The amount of looting was unprecedented. 1,616 stores were damaged and looted. Police could not control any of the crowds. 550 police officers were injured during the civil disorder and 4,500 looters were arrested. Only a fraction of people that committed serious crimes that night. More than 1,000 fires were started. A congressional study estimated that the cost of damages amounted to just over $300 million which is about $1.27 billion today.
LaGuardia and JFK airports were closed for 8 hours, rerouting hundreds of flights.
For the first time in TV broadcast history, most of the television stations in New York City were off the air.

Production had to shut down on Superman as the city was being doubled as Metropolis. New York City had turned into a Gotham City that night in 1977, as the city was falling apart. New Yorkers were tired and felt that they had been neglected. Enough was enough.
In the six-inning of a Cubs-Mets game, Shea stadium went black. Sending more than 14,000 fans into the darkness to find their way home.
Then-Mayor Beame accused Con Edison, the power provider for New York City, of “gross negligence”. Koch criticized Beame for losing control of the streets and failing to get the support of Then-Governor Carey to call in the National Guard.

Though many people survived the blackout, it put the city’s overall economic, political, and moral decay into a national spotlight. It was a wake-up call to all New Yorkers and the politicians that they voted into office.
In the 1977 mayoral election, Ed Koch beat out the incompetent incumbent Abe Beame. Koch ran to the right of the other candidates on a “law and order” platform. Which the city desperately needed. The subsequent rioting during the blackout helped catapult Koch and his message of restoring public safety to front-runner status. However, it took a long while for the crime rate in New York to drop.
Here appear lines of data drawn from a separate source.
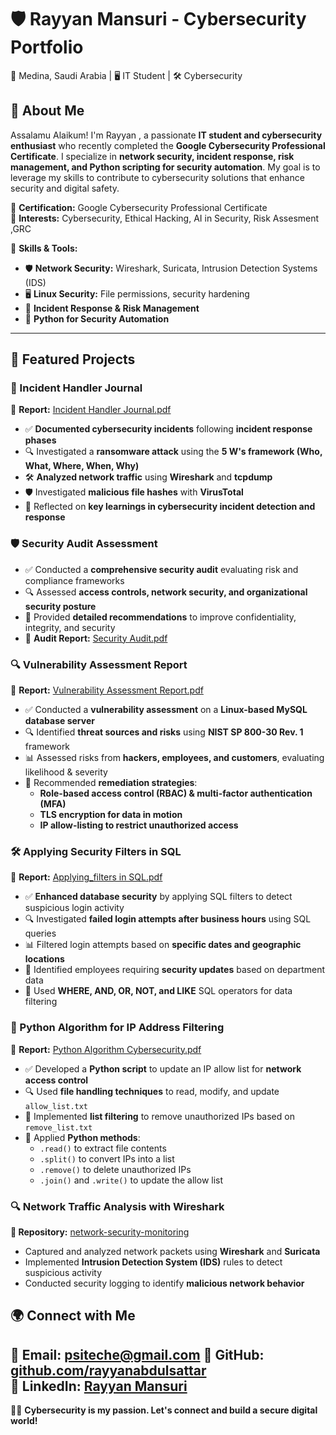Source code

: 
# 🛡️ Rayyan Mansuri - Cybersecurity Portfolio  
📍 Medina, Saudi Arabia | 🖥️ IT Student | 🛠️ Cybersecurity 

## 🚀 About Me  
Assalamu Alaikum! I'm Rayyan , a passionate **IT student and cybersecurity enthusiast** who recently completed the **Google Cybersecurity Professional Certificate**. I specialize in **network security, incident response, risk management, and Python scripting for security automation**. My goal is to leverage my skills to contribute to cybersecurity solutions that enhance security and digital safety.

🔹 **Certification:** Google Cybersecurity Professional Certificate  
🔹 **Interests:** Cybersecurity, Ethical Hacking, AI in Security, Risk Assesment ,GRC 

🔹 **Skills & Tools:**  
- 🛡️ **Network Security:** Wireshark, Suricata, Intrusion Detection Systems (IDS)  
- 🖥️ **Linux Security:** File permissions, security hardening  
- 🚨 **Incident Response & Risk Management**  
- 🐍 **Python for Security Automation**  

---

## 📌 Featured Projects  


### 🚨 Incident Handler Journal  
📄 **Report:** [Incident Handler Journal.pdf]()  
- ✅ **Documented cybersecurity incidents** following **incident response phases**  
- 🔍 Investigated a **ransomware attack** using the **5 W's framework (Who, What, Where, When, Why)**  
- 🛠️ **Analyzed network traffic** using **Wireshark** and **tcpdump**  
- 🛡️ Investigated **malicious file hashes** with **VirusTotal**  
- 📖 Reflected on **key learnings in cybersecurity incident detection and response**  

### 🛡️ Security Audit Assessment  
- ✅ Conducted a **comprehensive security audit** evaluating risk and compliance frameworks  
- 🔍 Assessed **access controls, network security, and organizational security posture**  
- 📑 Provided **detailed recommendations** to improve confidentiality, integrity, and security  
- 📄 **Audit Report:** [Security Audit.pdf](https://github.com/gahwah/CyberSecurity-Portfolio/blob/29490def0a12109102e5f67c8ef2bf4829f3ff27/Security%20Audit.pdf)

 ### 🔍 Vulnerability Assessment Report  
📄 **Report:** [Vulnerability Assessment Report.pdf](https://github.com/gahwah/CyberSecurity-Portfolio/blob/278877950b64107314b248922f57db7ef5489db2/Vulnerability%20Assessment%20Report.pdf)  
- ✅ Conducted a **vulnerability assessment** on a **Linux-based MySQL database server**  
- 🔍 Identified **threat sources and risks** using **NIST SP 800-30 Rev. 1** framework  
- 📊 Assessed risks from **hackers, employees, and customers**, evaluating likelihood & severity  
- 🔐 Recommended **remediation strategies**:  
  - **Role-based access control (RBAC) & multi-factor authentication (MFA)**  
  - **TLS encryption for data in motion**  
  - **IP allow-listing to restrict unauthorized access**

### 🛠️ Applying Security Filters in SQL  
📄 **Report:** [Applying_filters in SQL.pdf](https://github.com/gahwah/CyberSecurity-Portfolio/blob/29e63ede19bac24fbef2f72be52eeaa032f40af9/File%20Permissions%20in%20Linux.pdf)  
- ✅ **Enhanced database security** by applying SQL filters to detect suspicious login activity  
- 🔍 Investigated **failed login attempts after business hours** using SQL queries  
- 📊 Filtered login attempts based on **specific dates and geographic locations**  
- 🔐 Identified employees requiring **security updates** based on department data  
- 🚀 Used **WHERE, AND, OR, NOT, and LIKE** SQL operators for data filtering


### 🐍 Python Algorithm for IP Address Filtering  
📄 **Report:** [Python Algorithm Cybersecurity.pdf](https://github.com/gahwah/CyberSecurity-Portfolio/blob/5095e47a18889a1585847da564904e9e17aeab31/pyhton_algorithm%20cybersecurity.pdf)  
- ✅ Developed a **Python script** to update an IP allow list for **network access control**  
- 🔍 Used **file handling techniques** to read, modify, and update `allow_list.txt`  
- 🔐 Implemented **list filtering** to remove unauthorized IPs based on `remove_list.txt`  
- 🚀 Applied **Python methods**:  
  - `.read()` to extract file contents  
  - `.split()` to convert IPs into a list  
  - `.remove()` to delete unauthorized IPs  
  - `.join()` and `.write()` to update the allow list  

### 🔍 **Network Traffic Analysis with Wireshark**  
**📂 Repository:** [network-security-monitoring](https://github.com/rayyanabdulsattar/network-security-monitoring)  
- Captured and analyzed network packets using **Wireshark** and **Suricata**  
- Implemented **Intrusion Detection System (IDS)** rules to detect suspicious activity  
- Conducted security logging to identify **malicious network behavior**  



## 🌍 Connect with Me  
📧 **Email:** psiteche@gmail.com
🔗 **GitHub:** [github.com/rayyanabdulsattar](https://github.com/rayyanabdulsattar)  
💼 **LinkedIn:** [Rayyan Mansuri](www.linkedin.com/in/rayyanmr)
---

👨‍💻 **Cybersecurity is my passion. Let's connect and build a secure digital world!**  
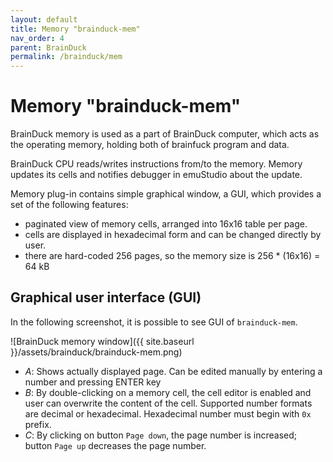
 ```yaml
---
layout: default
title: Memory "brainduck-mem"
nav_order: 4
parent: BrainDuck
permalink: /brainduck/mem
---
```


# Memory "brainduck-mem"

BrainDuck memory is used as a part of BrainDuck computer, which acts as the operating memory, holding both of brainfuck program and data.

BrainDuck CPU reads/writes instructions from/to the memory. Memory updates its cells and notifies debugger in emuStudio about the update.

Memory plug-in contains simple graphical window, a GUI, which provides a set of the following features:

- paginated view of memory cells, arranged into 16x16 table per page.
- cells are displayed in hexadecimal form and can be changed directly by user.
- there are hard-coded 256 pages, so the memory size is 256 * (16x16) = 64 kB

## Graphical user interface (GUI)

In the following screenshot, it is possible to see GUI of `brainduck-mem`.

![BrainDuck memory window]({{ site.baseurl }}/assets/brainduck/brainduck-mem.png)

- *A*: Shows actually displayed page. Can be edited manually by entering a number and pressing ENTER key
- *B*: By double-clicking on a memory cell, the cell editor is enabled and user can overwrite the content of the cell. Supported number formats are decimal or hexadecimal. Hexadecimal number must begin with `0x` prefix.
- *C*: By clicking on button `Page down`, the page number is increased; button `Page up` decreases the page number.
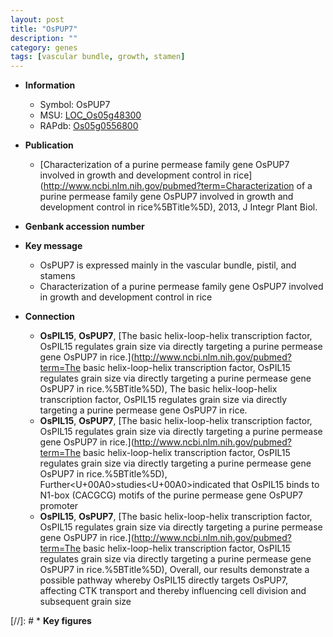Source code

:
 ```yaml
---
layout: post
title: "OsPUP7"
description: ""
category: genes
tags: [vascular bundle, growth, stamen]
---
```


* **Information**  
    + Symbol: OsPUP7  
    + MSU: [LOC_Os05g48300](http://rice.plantbiology.msu.edu/cgi-bin/ORF_infopage.cgi?orf=LOC_Os05g48300)  
    + RAPdb: [Os05g0556800](http://rapdb.dna.affrc.go.jp/viewer/gbrowse_details/irgsp1?name=Os05g0556800)  

* **Publication**  
    + [Characterization of a purine permease family gene OsPUP7 involved in growth and development control in rice](http://www.ncbi.nlm.nih.gov/pubmed?term=Characterization of a purine permease family gene OsPUP7 involved in growth and development control in rice%5BTitle%5D), 2013, J Integr Plant Biol.

* **Genbank accession number**  

* **Key message**  
    + OsPUP7 is expressed mainly in the vascular bundle, pistil, and stamens
    + Characterization of a purine permease family gene OsPUP7 involved in growth and development control in rice

* **Connection**  
    + __OsPIL15__, __OsPUP7__, [The basic helix-loop-helix transcription factor, OsPIL15 regulates grain size via directly targeting a purine permease gene OsPUP7 in rice.](http://www.ncbi.nlm.nih.gov/pubmed?term=The basic helix-loop-helix transcription factor, OsPIL15 regulates grain size via directly targeting a purine permease gene OsPUP7 in rice.%5BTitle%5D), The basic helix-loop-helix transcription factor, OsPIL15 regulates grain size via directly targeting a purine permease gene OsPUP7 in rice.
    + __OsPIL15__, __OsPUP7__, [The basic helix-loop-helix transcription factor, OsPIL15 regulates grain size via directly targeting a purine permease gene OsPUP7 in rice.](http://www.ncbi.nlm.nih.gov/pubmed?term=The basic helix-loop-helix transcription factor, OsPIL15 regulates grain size via directly targeting a purine permease gene OsPUP7 in rice.%5BTitle%5D),  Further<U+00A0>studies<U+00A0>indicated that OsPIL15 binds to N1-box (CACGCG) motifs of the purine permease gene OsPUP7 promoter
    + __OsPIL15__, __OsPUP7__, [The basic helix-loop-helix transcription factor, OsPIL15 regulates grain size via directly targeting a purine permease gene OsPUP7 in rice.](http://www.ncbi.nlm.nih.gov/pubmed?term=The basic helix-loop-helix transcription factor, OsPIL15 regulates grain size via directly targeting a purine permease gene OsPUP7 in rice.%5BTitle%5D),  Overall, our results demonstrate a possible pathway whereby OsPIL15 directly targets OsPUP7, affecting CTK transport and thereby influencing cell division and subsequent grain size

[//]: # * **Key figures**  


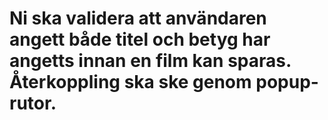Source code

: # Ni ska validera att användaren angett både titel och betyg har angetts innan en film kan sparas. Återkoppling ska ske genom popup-rutor.
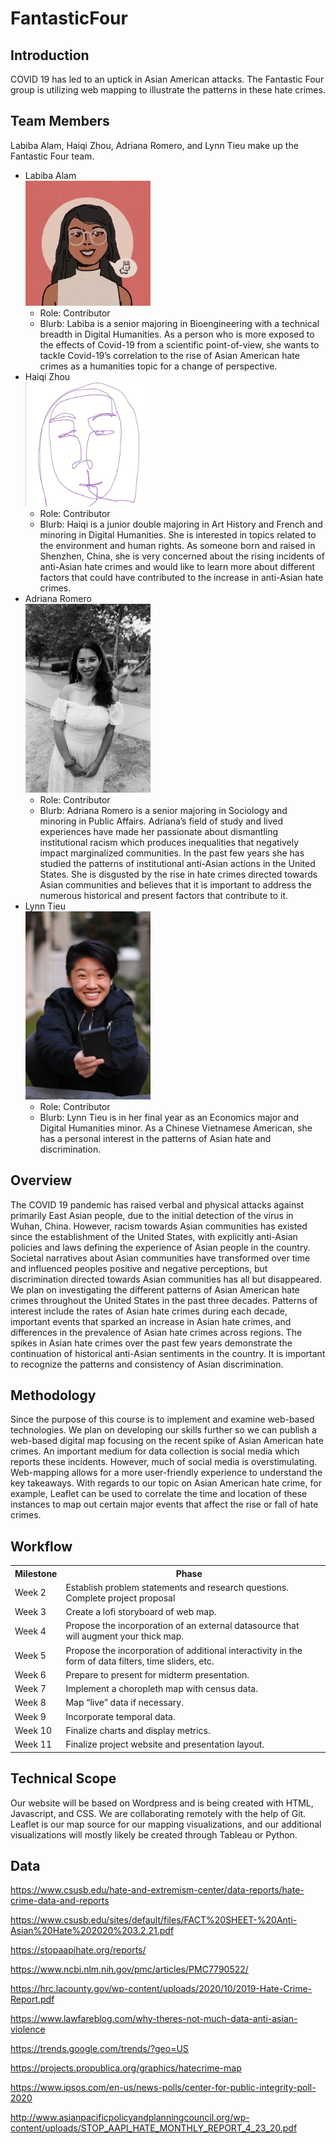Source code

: # FantasticFour

## Introduction
COVID 19 has led to an uptick in Asian American attacks. The Fantastic Four group is utilizing web mapping to illustrate the patterns in these hate crimes.

## Team Members
Labiba Alam, Haiqi Zhou, Adriana Romero, and Lynn Tieu make up the Fantastic Four team. 
- Labiba Alam
    <br>
    <img src = "Profile Pics/Labiba.jpg" width = "200">
    </br>
  - Role: Contributor
  - Blurb: Labiba is a senior majoring in Bioengineering with a technical breadth in Digital Humanities. As a person who is more exposed to the effects of Covid-19 from a scientific point-of-view, she wants to tackle Covid-19’s correlation to the rise of Asian American hate crimes as a humanities topic for a change of perspective.
- Haiqi Zhou
    <br>
    <img src = "Profile Pics/Haiqi.jpg" width = "200">
    </br>
  - Role: Contributor 
  - Blurb: Haiqi is a junior double majoring in Art History and French and minoring in Digital Humanities. She is interested in topics related to the environment and human rights. As someone born and raised in Shenzhen, China, she is very concerned about the rising incidents of anti-Asian hate crimes and would like to learn more about different factors that could have contributed to the increase in anti-Asian hate crimes. 
- Adriana Romero
    <br>
    <img src = "Profile Pics/Adriana.jpg" width = "200">
    </br>
  - Role: Contributor 
  - Blurb: Adriana Romero is a senior majoring in Sociology and minoring in Public Affairs. Adriana’s field of study and lived experiences have made her passionate about dismantling institutional racism which produces inequalities that negatively impact marginalized communities. In the past few years she has studied the patterns of institutional anti-Asian actions in the United States. She is disgusted by the rise in hate crimes directed towards Asian communities and believes that it is important to address the numerous historical and present factors that contribute to it. 
- Lynn Tieu
    <br>
    <img src = "Profile Pics/Lynn.JPG" width = "200">
    </br>
  - Role: Contributor
  - Blurb: Lynn Tieu is in her final year as an Economics major and Digital Humanities minor. As a Chinese Vietnamese American, she has a personal interest in the patterns of Asian hate and discrimination. 

## Overview
The COVID 19 pandemic has raised verbal and physical attacks against primarily East Asian people, due to the initial detection of the virus in Wuhan, China. However, racism towards Asian communities has existed since the establishment of the United States, with explicitly anti-Asian policies and laws defining the experience of Asian people in the country. Societal narratives about Asian communities have transformed over time and influenced peoples positive and negative perceptions, but discrimination directed towards Asian communities has all but disappeared. 
We plan on investigating the different patterns of Asian American hate crimes throughout the United States in the past three decades. Patterns of interest include the rates of Asian hate crimes during each decade, important events that sparked an increase in Asian hate crimes, and differences in the prevalence of Asian hate crimes across regions. The spikes in Asian hate crimes over the past few years demonstrate the continuation of historical anti-Asian sentiments in the country. It is important to recognize the patterns and consistency of Asian discrimination. 

## Methodology
Since the purpose of this course is to implement and examine web-based technologies. We plan on developing our skills further so we can publish a web-based digital map focusing on the recent spike of Asian American hate crimes. An important medium for data collection is social media which reports these incidents. However, much of social media is overstimulating. Web-mapping allows for a more user-friendly experience to understand the key takeaways. With regards to our topic on Asian American hate crime, for example, Leaflet can be used to correlate the time and location of these instances to map out certain major events that affect the rise or fall of hate crimes. 

## Workflow
<table>
  <tr>
    <th>Milestone</th>
    <th>Phase<th>
  </tr>
  <tr>
    <td>Week 2</td>
    <td>Establish problem statements and research questions. Complete project proposal</td>
  </tr>
  <tr>
    <td>Week 3</td>
    <td>Create a lofi storyboard of web map.</td>
  </tr>
  <tr>
    <td>Week 4</td>
    <td>Propose the incorporation of an external datasource that will augment your thick map.</td>
  </tr>
  <tr>
    <td>Week 5</td>
    <td>Propose the incorporation of additional interactivity in the form of data filters, time sliders, etc.</td>
  </tr>
  <tr>
    <td>Week 6</td>
    <td>Prepare to present for midterm presentation.</td>
  </tr>
  <tr>
    <td>Week 7</td>
    <td>Implement a choropleth map with census data.</td>
  </tr>
  <tr>
    <td> Week 8</td>
    <td>Map “live” data if necessary.</td>
  </tr>
   </tr>
  <tr>
    <td> Week 9</td>
    <td>Incorporate temporal data.</td>
  </tr>
  <tr>
    <td> Week 10</td>
    <td>Finalize charts and display metrics.</td>
  </tr>
  <tr>
    <td> Week 11</td>
    <td>Finalize project website and presentation layout.</td>
  </tr>
</table>

## Technical Scope
Our website will be based on Wordpress and is being created with HTML, Javascript, and CSS. We are collaborating remotely with the help of Git. Leaflet is our map source for our mapping visualizations, and our additional visualizations will mostly likely be created through Tableau or Python. 

## Data
https://www.csusb.edu/hate-and-extremism-center/data-reports/hate-crime-data-and-reports 

https://www.csusb.edu/sites/default/files/FACT%20SHEET-%20Anti-Asian%20Hate%202020%203.2.21.pdf 

https://stopaapihate.org/reports/ 

https://www.ncbi.nlm.nih.gov/pmc/articles/PMC7790522/ 

https://hrc.lacounty.gov/wp-content/uploads/2020/10/2019-Hate-Crime-Report.pdf 

https://www.lawfareblog.com/why-theres-not-much-data-anti-asian-violence 

https://trends.google.com/trends/?geo=US 

https://projects.propublica.org/graphics/hatecrime-map

https://www.ipsos.com/en-us/news-polls/center-for-public-integrity-poll-2020 

http://www.asianpacificpolicyandplanningcouncil.org/wp-content/uploads/STOP_AAPI_HATE_MONTHLY_REPORT_4_23_20.pdf 





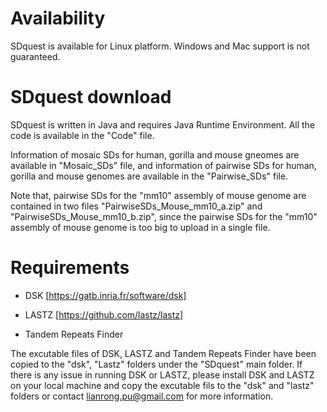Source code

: # Availability
SDquest is available for Linux platform. Windows and Mac support is not guaranteed.

# SDquest download
SDquest is written in Java and requires Java Runtime Environment. All the code is available in the "Code" file. 

Information of mosaic SDs for human, gorilla and mouse gneomes are available in "Mosaic_SDs" file, and information of pairwise SDs for human, gorilla and mouse genomes are available in the "Pairwise_SDs" file. 

Note that, pairwise SDs for the "mm10" assembly of mouse genome are contained in two files "PairwiseSDs_Mouse_mm10_a.zip" and "PairwiseSDs_Mouse_mm10_b.zip", since the pairwise SDs for the "mm10" assembly of mouse genome is too big to upload in a single file.

# Requirements

  -  DSK [https://gatb.inria.fr/software/dsk]
  
  -  LASTZ [https://github.com/lastz/lastz]
  
  -  Tandem Repeats Finder 

The excutable files of DSK, LASTZ and Tandem Repeats Finder have been copied to the "dsk", "Lastz" folders under the "SDquest" main folder. If there is any issue in running DSK or LASTZ, please install DSK and LASTZ on your local machine and copy the excutable fils to the "dsk" and "lastz" folders or contact lianrong.pu@gmail.com for more information.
On the economic front, Ed Koch swung into action to help rebuild the economy in New York. In a short amount of time following New York’s dark period, the boom on Wall Street fueled the speculative real estate market, and unemployment numbers dropped noticeably. Koch successfully balanced the city’s budget ahead of schedule, allowing the city to re-enter the bond market and raise cash, effectively ending the city’s financial crisis by 1981.
Though it took a long time for New York to recover as a whole, eventually the city began to thrive again and the once embarrassed NY residents were proud to call themselves New Yorkers again.